▶ _WHAT NEEDS TO BE DONE_
Report how many lines contain the word "simple" in the listing that follows. Give nothing besides the number.

►

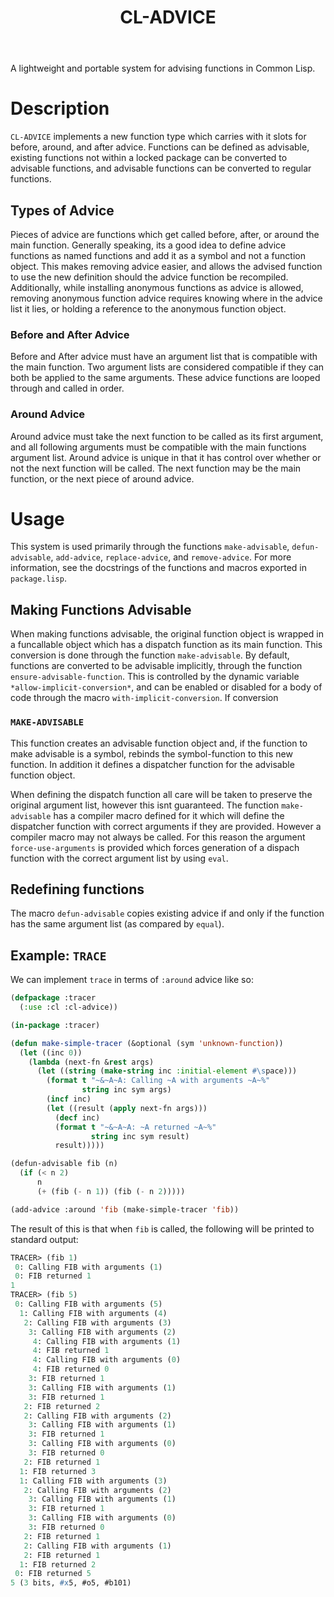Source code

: #+TITLE: CL-ADVICE

A lightweight and portable system for advising functions in Common Lisp.

* Description
  ~CL-ADVICE~ implements a new function type which carries with it slots for
  before, around, and after advice. Functions can be defined as advisable,
  existing functions not within a locked package can be converted to advisable
  functions, and advisable functions can be converted to regular functions.

** Types of Advice
   Pieces of advice are functions which get called before, after, or around the
   main function. Generally speaking, its a good idea to define advice functions
   as named functions and add it as a symbol and not a function object. This
   makes removing advice easier, and allows the advised function to use the new
   definition should the advice function be recompiled. Additionally, while
   installing anonymous functions as advice is allowed, removing anonymous
   function advice requires knowing where in the advice list it lies, or holding
   a reference to the anonymous function object.
*** Before and After Advice
    Before and After advice must have an argument list that is compatible with
    the main function. Two argument lists are considered compatible if they can
    both be applied to the same arguments. These advice functions are looped
    through and called in order.
*** Around Advice
    Around advice must take the next function to be called as its first
    argument, and all following arguments must be compatible with the main
    functions argument list. Around advice is unique in that it has control over
    whether or not the next function will be called. The next function may be
    the main function, or the next piece of around advice.
    
* Usage
  This system is used primarily through the functions ~make-advisable~,
  ~defun-advisable~, ~add-advice~, ~replace-advice~, and ~remove-advice~. For
  more information, see the docstrings of the functions and macros exported in
  =package.lisp=.

** Making Functions Advisable
   When making functions advisable, the original function object is wrapped in a
   funcallable object which has a dispatch function as its main function. This
   conversion is done through the function ~make-advisable~. By default,
   functions are converted to be advisable implicitly, through the function
   ~ensure-advisable-function~. This is controlled by the dynamic variable
   ~*allow-implicit-conversion*~, and can be enabled or disabled for a body of
   code through the macro ~with-implicit-conversion~. If conversion

*** ~MAKE-ADVISABLE~
    This function creates an advisable function object and, if the function to
    make advisable is a symbol, rebinds the symbol-function to this new
    function. In addition it defines a dispatcher function for the advisable
    function object. 
    
    When defining the dispatch function all care will be taken to preserve the
    original argument list, however this isnt guaranteed. The function
    ~make-advisable~ has a compiler macro defined for it which will define the
    dispatcher function with correct arguments if they are provided. However a
    compiler macro may not always be called. For this reason the argument
    ~force-use-arguments~ is provided which forces generation of a dispach
    function with the correct argument list by using ~eval~.
    
** Redefining functions
   The macro ~defun-advisable~ copies existing advice if and only if the
   function has the same argument list (as compared by ~equal~).

** Example: ~TRACE~
   We can implement ~trace~ in terms of ~:around~ advice like so:
#+BEGIN_SRC lisp
  (defpackage :tracer
    (:use :cl :cl-advice))

  (in-package :tracer)

  (defun make-simple-tracer (&optional (sym 'unknown-function))
    (let ((inc 0))
      (lambda (next-fn &rest args)
        (let ((string (make-string inc :initial-element #\space)))
          (format t "~&~A~A: Calling ~A with arguments ~A~%"
                  string inc sym args)
          (incf inc)
          (let ((result (apply next-fn args)))
            (decf inc)
            (format t "~&~A~A: ~A returned ~A~%"
                    string inc sym result)
            result)))))

  (defun-advisable fib (n)
    (if (< n 2)
        n
        (+ (fib (- n 1)) (fib (- n 2)))))

  (add-advice :around 'fib (make-simple-tracer 'fib))
#+END_SRC

   The result of this is that when ~fib~ is called, the following will be
   printed to standard output:
#+BEGIN_SRC lisp
  TRACER> (fib 1)
   0: Calling FIB with arguments (1)
   0: FIB returned 1
  1
  TRACER> (fib 5)
   0: Calling FIB with arguments (5)
    1: Calling FIB with arguments (4)
     2: Calling FIB with arguments (3)
      3: Calling FIB with arguments (2)
       4: Calling FIB with arguments (1)
       4: FIB returned 1
       4: Calling FIB with arguments (0)
       4: FIB returned 0
      3: FIB returned 1
      3: Calling FIB with arguments (1)
      3: FIB returned 1
     2: FIB returned 2
     2: Calling FIB with arguments (2)
      3: Calling FIB with arguments (1)
      3: FIB returned 1
      3: Calling FIB with arguments (0)
      3: FIB returned 0
     2: FIB returned 1
    1: FIB returned 3
    1: Calling FIB with arguments (3)
     2: Calling FIB with arguments (2)
      3: Calling FIB with arguments (1)
      3: FIB returned 1
      3: Calling FIB with arguments (0)
      3: FIB returned 0
     2: FIB returned 1
     2: Calling FIB with arguments (1)
     2: FIB returned 1
    1: FIB returned 2
   0: FIB returned 5
  5 (3 bits, #x5, #o5, #b101)
#+END_SRC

◄

▶ _YOUR RESPONSE_
2